Copy out the lines below word for word, from the line with "TVアニメ『WIND B" to the line with "詳細はイベント公式サイトをご".
SUPPLIED DATA Start Marker
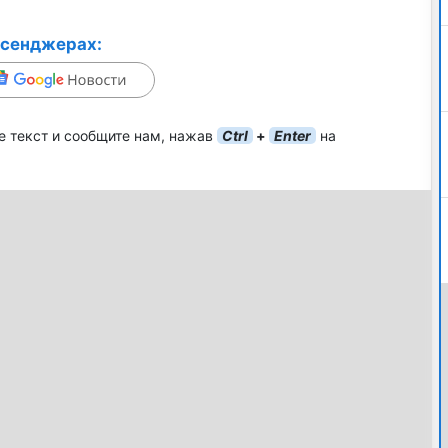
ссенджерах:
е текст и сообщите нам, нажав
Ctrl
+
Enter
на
SUPPLIED DATA End Marker
SUPPLIED DATA Start Marker
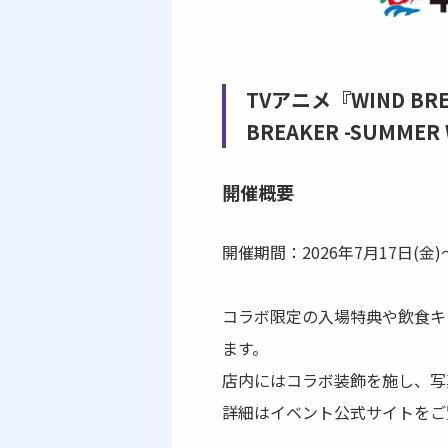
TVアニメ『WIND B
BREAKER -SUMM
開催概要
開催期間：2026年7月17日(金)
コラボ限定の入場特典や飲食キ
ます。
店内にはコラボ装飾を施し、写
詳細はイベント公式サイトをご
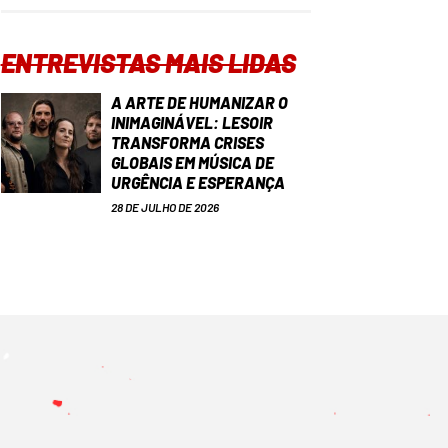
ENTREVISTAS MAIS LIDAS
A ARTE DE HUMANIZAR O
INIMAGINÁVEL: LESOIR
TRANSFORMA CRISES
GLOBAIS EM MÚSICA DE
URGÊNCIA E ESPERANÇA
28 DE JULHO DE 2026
SUPPLIED DATA End Marker
SUPPLIED DATA Start Marker
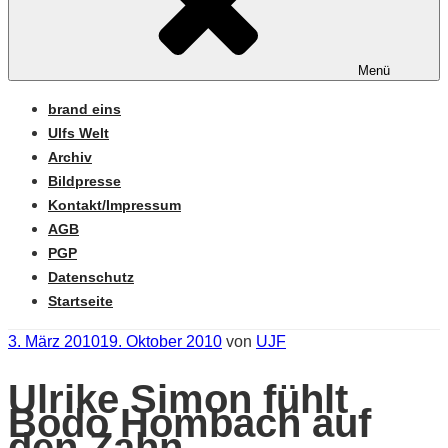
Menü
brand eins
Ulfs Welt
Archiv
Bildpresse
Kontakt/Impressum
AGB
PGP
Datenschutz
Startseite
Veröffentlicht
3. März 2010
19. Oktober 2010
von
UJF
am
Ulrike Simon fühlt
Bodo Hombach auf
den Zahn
SUPPLIED DATA End Marker
#### [YOUR RESPONSE]
TVアニメ『WIND B
BREAKER -SUMM
開催概要
開催期間：2026年7月17日(金)
コラボ限定の入場特典や飲食キ
ます。
店内にはコラボ装飾を施し、写
詳細はイベント公式サイトをご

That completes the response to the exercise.